Case studies from California offer a look into the pros and cons of public and private utilities.
Electricity rates are on the rise across the country, but nowhere has the increase been more precipitous than in California, where average residential rates surged 47 percent from 2019 to 2023, and are now twice as high as the national average.
Experts point to increased utility spending on wildfire safety and recovery measures, distribution infrastructure and to a lesser degree, clean energy programs, as some of the reasons for skyrocketing power prices in the state.
But recent analyses also show another trend—a growing gap between the rates charged by investor-owned utilities and those of publicly owned electricity providers. That’s happening in many regions of the country, but especially in California, where average rates for the investor-owned utilities Pacific Gas and Electric (PG&E), Southern California Edison (SCE) and San Diego Gas and Electric (SDG&E) rose between 48 and 67 percent during that same four year period. Their rates are over 50 percent higher than average rates for municipal utilities like the Los Angeles Department of Water and Power (LADWP) and the Sacramento Municipal Utility District.
Frustrated with their investor-owned utilities, a number of communities across the country have pushed for municipal takeovers in recent years. Initiatives to buy out private electric companies failed at the ballot in Maine and San Diego in 2023 and 2024, but Ann Arbor, Michigan, is building its own utility to operate alongside its private provider with the hope that public ownership will lead to more efficient service, a faster transition to renewable energy and lower bills.
In California, while the days of Gov. Gavin Newsom and powerful state lawmakers calling openly for a state takeover of Pacific Gas and Electric may be over, calls for public buyouts continue. In Ventura County, supervisors voted in January to look into creating a not-for-profit municipal utility to replace Southern California Edison, citing repeated power outages and a lack of communication. And Thursday, the California Public Utilities Commission (CPUC) voted to set the ground rules for an independent assessment of what it would cost for San Francisco to take over a portion of PG&E’s grid, a vision city officials have continued to pursue since the company rejected their $2.5 billion offer in 2019.

******************************

> [Required actions]:
A – In the passage on California electricity rates, by what percentage did average residential rates in California rise from 2019 to 2023?
B – Write what comes next in the passage on California electricity rates, picking up after its last sentence.

> [Entries]:
******************************

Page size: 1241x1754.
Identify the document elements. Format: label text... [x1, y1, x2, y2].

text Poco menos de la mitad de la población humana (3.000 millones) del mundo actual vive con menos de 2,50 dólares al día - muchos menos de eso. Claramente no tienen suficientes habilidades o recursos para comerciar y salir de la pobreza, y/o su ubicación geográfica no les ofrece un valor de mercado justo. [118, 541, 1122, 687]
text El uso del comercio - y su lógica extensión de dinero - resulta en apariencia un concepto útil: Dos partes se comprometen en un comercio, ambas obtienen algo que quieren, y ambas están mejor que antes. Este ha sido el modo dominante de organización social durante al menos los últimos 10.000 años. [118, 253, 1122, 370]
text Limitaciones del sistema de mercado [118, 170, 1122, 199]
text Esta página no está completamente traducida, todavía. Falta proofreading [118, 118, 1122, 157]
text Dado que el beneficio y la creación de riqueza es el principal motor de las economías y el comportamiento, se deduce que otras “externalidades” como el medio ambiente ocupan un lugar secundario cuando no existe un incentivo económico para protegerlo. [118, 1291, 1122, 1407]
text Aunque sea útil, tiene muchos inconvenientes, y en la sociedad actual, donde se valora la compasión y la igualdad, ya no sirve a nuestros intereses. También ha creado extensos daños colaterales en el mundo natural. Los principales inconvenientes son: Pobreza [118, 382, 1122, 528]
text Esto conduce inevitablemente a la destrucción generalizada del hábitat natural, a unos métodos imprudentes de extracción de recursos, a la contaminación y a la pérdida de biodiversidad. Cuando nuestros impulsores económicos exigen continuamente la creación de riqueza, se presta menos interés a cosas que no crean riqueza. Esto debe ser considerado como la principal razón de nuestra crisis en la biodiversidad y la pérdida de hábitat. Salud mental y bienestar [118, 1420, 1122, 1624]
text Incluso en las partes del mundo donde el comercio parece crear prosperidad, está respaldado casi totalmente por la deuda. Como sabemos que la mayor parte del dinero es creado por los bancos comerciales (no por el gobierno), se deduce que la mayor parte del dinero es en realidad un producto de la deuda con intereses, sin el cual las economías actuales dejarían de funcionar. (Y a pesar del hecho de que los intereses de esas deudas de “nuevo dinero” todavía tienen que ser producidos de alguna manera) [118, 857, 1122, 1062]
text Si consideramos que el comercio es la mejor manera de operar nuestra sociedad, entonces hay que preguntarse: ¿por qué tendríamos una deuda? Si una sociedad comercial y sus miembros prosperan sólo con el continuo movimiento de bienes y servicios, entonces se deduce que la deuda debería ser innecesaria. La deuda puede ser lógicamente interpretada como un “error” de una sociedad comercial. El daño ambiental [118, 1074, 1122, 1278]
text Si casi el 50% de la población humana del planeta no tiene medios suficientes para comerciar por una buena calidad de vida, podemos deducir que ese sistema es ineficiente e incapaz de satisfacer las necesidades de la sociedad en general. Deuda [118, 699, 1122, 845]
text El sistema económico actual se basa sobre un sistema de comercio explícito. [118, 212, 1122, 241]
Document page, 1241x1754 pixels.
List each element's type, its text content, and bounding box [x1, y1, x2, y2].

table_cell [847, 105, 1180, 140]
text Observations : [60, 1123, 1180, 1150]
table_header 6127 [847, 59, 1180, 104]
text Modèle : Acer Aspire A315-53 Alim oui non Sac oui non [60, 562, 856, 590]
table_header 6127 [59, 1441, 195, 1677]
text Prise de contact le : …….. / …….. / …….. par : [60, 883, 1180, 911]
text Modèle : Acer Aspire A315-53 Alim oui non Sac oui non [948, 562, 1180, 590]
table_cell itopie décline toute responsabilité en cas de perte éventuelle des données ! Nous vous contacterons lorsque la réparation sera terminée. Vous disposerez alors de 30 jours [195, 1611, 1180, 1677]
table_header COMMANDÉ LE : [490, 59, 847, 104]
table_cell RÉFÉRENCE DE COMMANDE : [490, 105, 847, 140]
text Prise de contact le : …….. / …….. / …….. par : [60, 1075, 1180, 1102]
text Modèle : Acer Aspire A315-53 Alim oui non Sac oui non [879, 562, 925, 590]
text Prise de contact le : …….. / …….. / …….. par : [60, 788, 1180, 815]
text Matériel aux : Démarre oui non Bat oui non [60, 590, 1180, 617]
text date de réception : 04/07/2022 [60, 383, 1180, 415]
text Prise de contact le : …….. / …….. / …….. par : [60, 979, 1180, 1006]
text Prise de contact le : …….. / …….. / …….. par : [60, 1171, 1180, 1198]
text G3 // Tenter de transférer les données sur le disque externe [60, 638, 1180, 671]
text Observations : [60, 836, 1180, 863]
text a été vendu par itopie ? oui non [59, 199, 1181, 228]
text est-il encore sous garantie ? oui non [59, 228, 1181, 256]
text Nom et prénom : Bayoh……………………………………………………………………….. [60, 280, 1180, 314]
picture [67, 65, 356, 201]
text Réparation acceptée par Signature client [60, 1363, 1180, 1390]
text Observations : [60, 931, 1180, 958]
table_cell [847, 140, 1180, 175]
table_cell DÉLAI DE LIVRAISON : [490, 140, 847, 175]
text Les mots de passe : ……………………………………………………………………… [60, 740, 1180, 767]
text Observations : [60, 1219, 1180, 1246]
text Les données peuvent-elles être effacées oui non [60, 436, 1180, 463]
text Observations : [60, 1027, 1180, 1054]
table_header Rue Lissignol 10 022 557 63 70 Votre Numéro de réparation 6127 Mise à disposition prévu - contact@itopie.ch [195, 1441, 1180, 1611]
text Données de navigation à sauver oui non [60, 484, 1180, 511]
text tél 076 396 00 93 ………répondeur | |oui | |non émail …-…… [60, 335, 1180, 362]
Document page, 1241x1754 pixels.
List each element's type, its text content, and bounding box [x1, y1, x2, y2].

******************************

> [The answers]:
A – 47 percent

B –
“Public power is simply more affordable,” said John Cote, a spokesperson for the San Francisco Public Utilities Commission, a public utility that provides power for portions of San Francisco and would operate the PG&E grid if the city took it over.
Ownership models aren’t the only reason investor-owned utility rates are higher than municipal ones in California, but they certainly play a role, said Ruthie Lazenby, co-author of a June Pritzker Environmental Law and Policy Brief from UCLA that broke down what Californians stand to gain, and lose, from public buyouts.
“Investor-owned utilities are motivated by profit,” said Lazenby, who worked on the report while a fellow at UCLA and is now an energy attorney at The Utility Reform Network, a ratepayer advocacy group. “They have an incentive to overspend.”
Both public and private utilities charge customers for the electricity they use as well as for the costs of maintaining and upgrading the grid and borrowing money to build it out. But while public utilities use municipal bonds, with interest rates of 4 to 5 percent, to raise money for grid projects, investor-owned utilities raise money through a mix of higher-interest bonds and borrowing money from shareholders who receive returns of up to 10 to 11 percent. IOUs also pay taxes on the profits they earn, while municipal utilities are not taxed on revenue (although some, like LADWP, pay into their cities’ general funds to replace the lost tax income).
These differences, according to the Pritzker report, result in large savings for publicly-owned utilities. The report also notes that while public utilities, structured as non-profits, are not immune to revenue pressures, IOUs have a particular incentive to overspend on capital projects. That’s because they’re required to maximize returns to shareholders, and their profits come from building new infrastructure, where they earn a rate of return, rather than repairing and maintaining existing equipment.
Like in other parts of the country, ratepayer advocates have criticized California’s utility regulator, the CPUC, for approving what some experts say are excessive rates of return on equity for investor-owned utilities.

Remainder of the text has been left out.